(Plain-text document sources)
::::::::

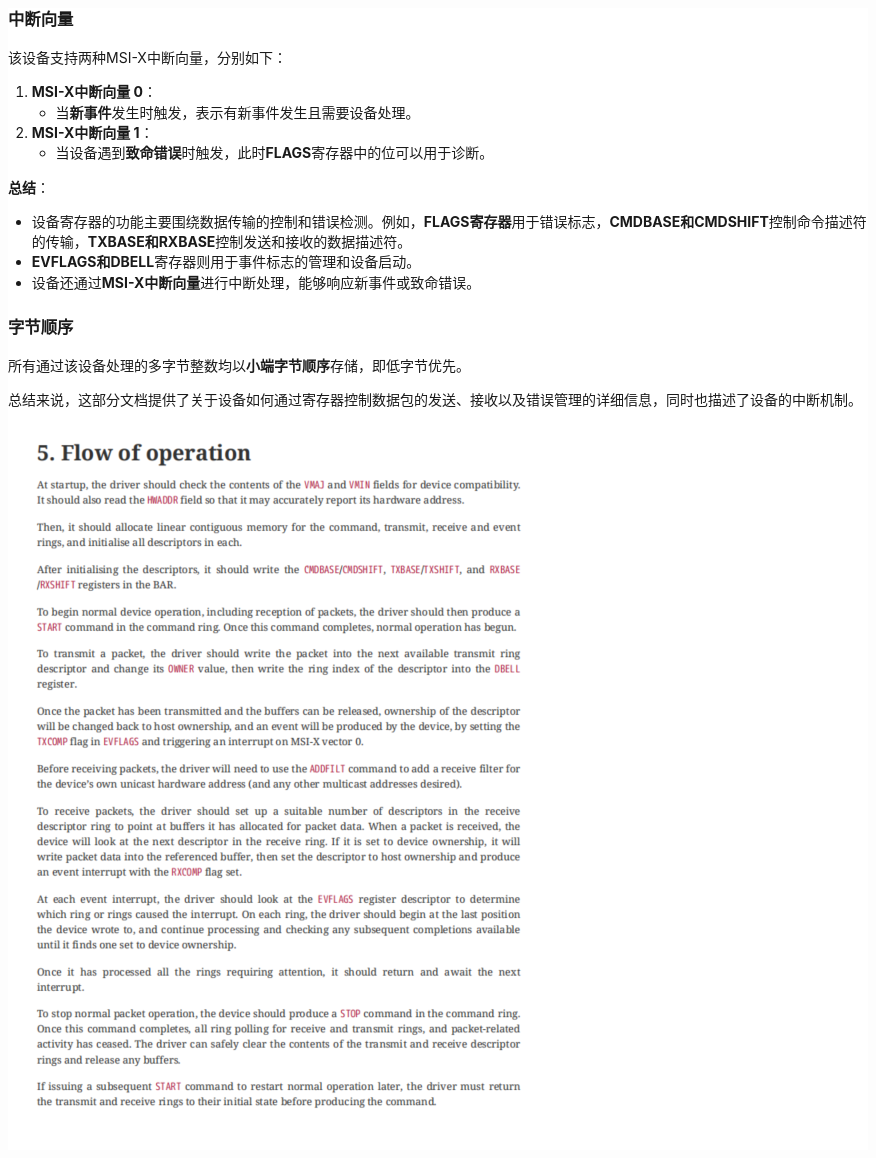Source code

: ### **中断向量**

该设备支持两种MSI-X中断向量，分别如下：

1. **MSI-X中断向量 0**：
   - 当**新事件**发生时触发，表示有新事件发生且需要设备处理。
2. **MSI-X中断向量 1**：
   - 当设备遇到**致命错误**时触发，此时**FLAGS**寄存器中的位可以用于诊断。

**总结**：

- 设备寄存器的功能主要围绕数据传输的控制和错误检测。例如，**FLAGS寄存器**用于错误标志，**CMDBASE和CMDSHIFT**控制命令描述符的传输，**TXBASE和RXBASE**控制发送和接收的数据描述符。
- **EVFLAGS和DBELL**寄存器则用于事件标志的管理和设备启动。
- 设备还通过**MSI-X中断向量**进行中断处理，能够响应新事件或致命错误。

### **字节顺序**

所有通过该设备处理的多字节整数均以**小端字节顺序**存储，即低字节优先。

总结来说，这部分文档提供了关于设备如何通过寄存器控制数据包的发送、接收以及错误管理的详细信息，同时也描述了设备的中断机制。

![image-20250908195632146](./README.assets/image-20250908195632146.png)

::::::::

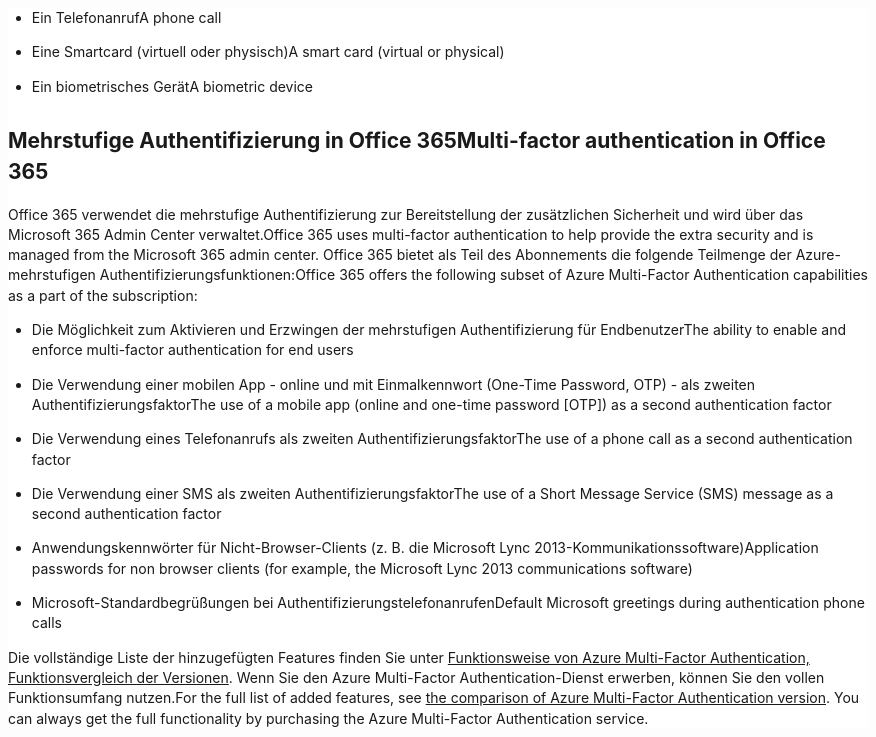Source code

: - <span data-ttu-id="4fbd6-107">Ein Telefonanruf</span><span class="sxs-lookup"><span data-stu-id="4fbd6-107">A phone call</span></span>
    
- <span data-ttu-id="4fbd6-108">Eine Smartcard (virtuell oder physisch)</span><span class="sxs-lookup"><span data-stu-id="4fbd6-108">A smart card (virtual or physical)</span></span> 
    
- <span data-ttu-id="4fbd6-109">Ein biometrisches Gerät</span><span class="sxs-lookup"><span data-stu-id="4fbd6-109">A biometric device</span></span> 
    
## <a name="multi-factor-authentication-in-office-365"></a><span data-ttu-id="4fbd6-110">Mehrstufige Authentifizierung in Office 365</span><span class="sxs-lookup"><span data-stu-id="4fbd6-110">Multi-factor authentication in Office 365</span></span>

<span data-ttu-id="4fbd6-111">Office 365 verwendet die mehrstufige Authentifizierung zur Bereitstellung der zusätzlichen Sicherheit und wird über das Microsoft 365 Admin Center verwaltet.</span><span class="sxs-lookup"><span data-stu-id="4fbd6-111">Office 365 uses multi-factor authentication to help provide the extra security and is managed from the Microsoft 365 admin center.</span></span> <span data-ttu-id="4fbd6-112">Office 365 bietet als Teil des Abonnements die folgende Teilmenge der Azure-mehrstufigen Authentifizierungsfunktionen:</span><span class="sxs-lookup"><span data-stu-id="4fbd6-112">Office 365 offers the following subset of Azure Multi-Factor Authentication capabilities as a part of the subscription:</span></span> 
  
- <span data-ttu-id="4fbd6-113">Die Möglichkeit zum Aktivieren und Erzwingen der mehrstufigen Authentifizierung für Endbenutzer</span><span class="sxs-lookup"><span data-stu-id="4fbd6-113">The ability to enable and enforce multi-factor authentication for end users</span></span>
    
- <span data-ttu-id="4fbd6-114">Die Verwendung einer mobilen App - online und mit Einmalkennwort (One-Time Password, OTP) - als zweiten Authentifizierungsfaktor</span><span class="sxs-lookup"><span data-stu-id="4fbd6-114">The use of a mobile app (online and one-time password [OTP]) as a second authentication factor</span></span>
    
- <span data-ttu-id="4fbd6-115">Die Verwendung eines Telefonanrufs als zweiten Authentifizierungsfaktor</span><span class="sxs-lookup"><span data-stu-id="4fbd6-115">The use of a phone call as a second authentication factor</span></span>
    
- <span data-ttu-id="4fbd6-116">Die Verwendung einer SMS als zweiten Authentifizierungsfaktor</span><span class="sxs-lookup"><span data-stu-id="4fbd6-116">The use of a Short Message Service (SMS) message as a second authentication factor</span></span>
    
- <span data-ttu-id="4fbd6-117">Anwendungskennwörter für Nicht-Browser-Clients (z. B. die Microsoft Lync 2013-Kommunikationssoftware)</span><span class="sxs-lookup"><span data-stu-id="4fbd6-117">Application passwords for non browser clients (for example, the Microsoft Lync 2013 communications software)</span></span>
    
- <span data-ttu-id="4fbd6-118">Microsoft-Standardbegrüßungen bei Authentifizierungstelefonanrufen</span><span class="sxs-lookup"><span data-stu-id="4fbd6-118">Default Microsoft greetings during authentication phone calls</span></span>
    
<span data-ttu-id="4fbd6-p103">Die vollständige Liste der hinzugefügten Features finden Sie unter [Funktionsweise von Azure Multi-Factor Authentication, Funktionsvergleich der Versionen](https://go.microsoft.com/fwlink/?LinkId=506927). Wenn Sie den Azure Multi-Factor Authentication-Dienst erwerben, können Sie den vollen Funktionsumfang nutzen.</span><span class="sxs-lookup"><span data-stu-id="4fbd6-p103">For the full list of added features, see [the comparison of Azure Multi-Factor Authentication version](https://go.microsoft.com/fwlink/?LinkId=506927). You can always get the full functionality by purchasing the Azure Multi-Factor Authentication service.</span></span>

::::::::

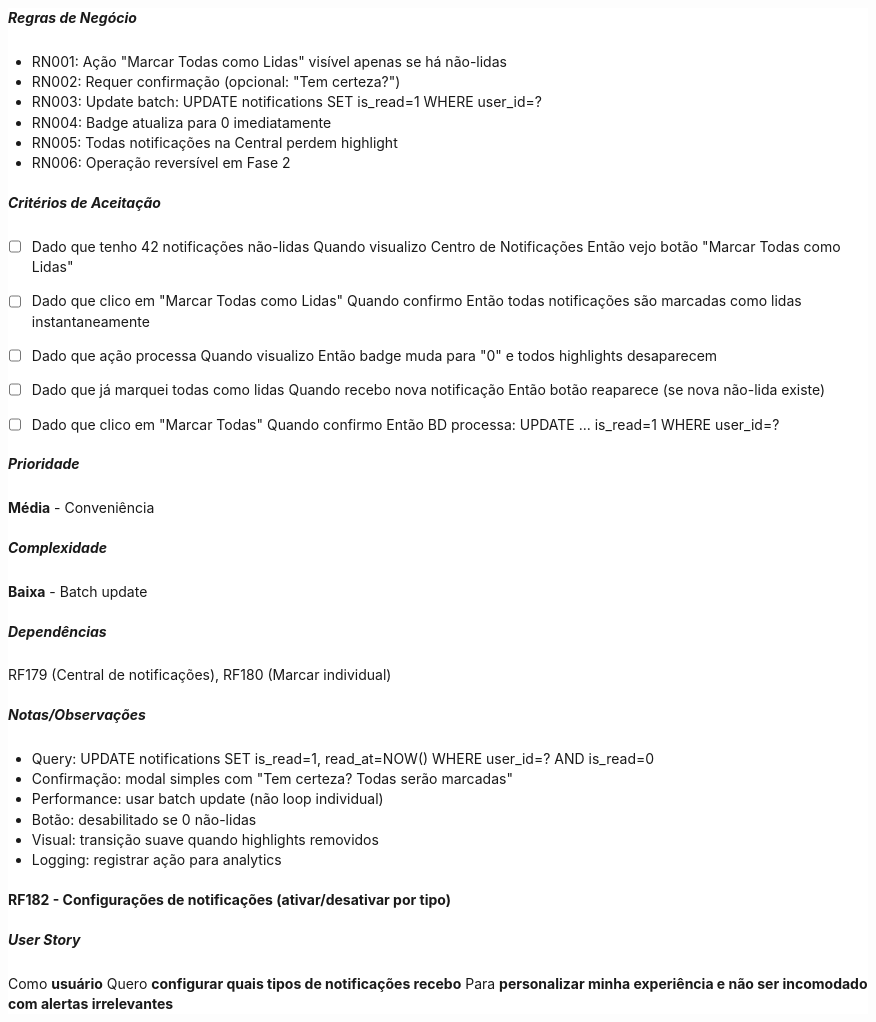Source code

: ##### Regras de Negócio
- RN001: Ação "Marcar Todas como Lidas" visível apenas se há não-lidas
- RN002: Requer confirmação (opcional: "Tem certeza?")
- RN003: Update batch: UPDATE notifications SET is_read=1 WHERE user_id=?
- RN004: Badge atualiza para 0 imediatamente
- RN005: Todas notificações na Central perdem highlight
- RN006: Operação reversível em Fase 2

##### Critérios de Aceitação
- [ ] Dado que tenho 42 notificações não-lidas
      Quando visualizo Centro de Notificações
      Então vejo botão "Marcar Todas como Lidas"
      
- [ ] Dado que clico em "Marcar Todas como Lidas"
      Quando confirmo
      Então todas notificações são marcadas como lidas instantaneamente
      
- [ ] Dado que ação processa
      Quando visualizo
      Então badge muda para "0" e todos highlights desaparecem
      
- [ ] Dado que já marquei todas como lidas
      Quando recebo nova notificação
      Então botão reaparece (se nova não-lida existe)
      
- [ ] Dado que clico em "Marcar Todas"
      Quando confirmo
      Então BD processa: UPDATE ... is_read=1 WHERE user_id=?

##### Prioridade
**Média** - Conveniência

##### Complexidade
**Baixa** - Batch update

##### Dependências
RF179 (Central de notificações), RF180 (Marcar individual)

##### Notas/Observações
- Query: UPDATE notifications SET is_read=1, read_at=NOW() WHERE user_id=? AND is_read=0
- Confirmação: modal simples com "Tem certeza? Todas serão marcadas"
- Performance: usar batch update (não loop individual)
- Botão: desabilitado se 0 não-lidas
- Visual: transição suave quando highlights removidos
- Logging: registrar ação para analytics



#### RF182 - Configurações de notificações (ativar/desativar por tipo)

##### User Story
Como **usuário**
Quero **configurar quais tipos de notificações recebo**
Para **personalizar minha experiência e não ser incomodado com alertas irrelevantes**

::::::::

Above are the records. Copy the lines beginning at the one that has "##### Critérios de Aceitação" and ending with the one that has "Para **personalizar minha", unchanged.

##### Critérios de Aceitação
- [ ] Dado que tenho 42 notificações não-lidas
      Quando visualizo Centro de Notificações
      Então vejo botão "Marcar Todas como Lidas"
      
- [ ] Dado que clico em "Marcar Todas como Lidas"
      Quando confirmo
      Então todas notificações são marcadas como lidas instantaneamente
      
- [ ] Dado que ação processa
      Quando visualizo
      Então badge muda para "0" e todos highlights desaparecem
      
- [ ] Dado que já marquei todas como lidas
      Quando recebo nova notificação
      Então botão reaparece (se nova não-lida existe)
      
- [ ] Dado que clico em "Marcar Todas"
      Quando confirmo
      Então BD processa: UPDATE ... is_read=1 WHERE user_id=?

##### Prioridade
**Média** - Conveniência

##### Complexidade
**Baixa** - Batch update

##### Dependências
RF179 (Central de notificações), RF180 (Marcar individual)

##### Notas/Observações
- Query: UPDATE notifications SET is_read=1, read_at=NOW() WHERE user_id=? AND is_read=0
- Confirmação: modal simples com "Tem certeza? Todas serão marcadas"
- Performance: usar batch update (não loop individual)
- Botão: desabilitado se 0 não-lidas
- Visual: transição suave quando highlights removidos
- Logging: registrar ação para analytics



#### RF182 - Configurações de notificações (ativar/desativar por tipo)

##### User Story
Como **usuário**
Quero **configurar quais tipos de notificações recebo**
Para **personalizar minha experiência e não ser incomodado com alertas irrelevantes**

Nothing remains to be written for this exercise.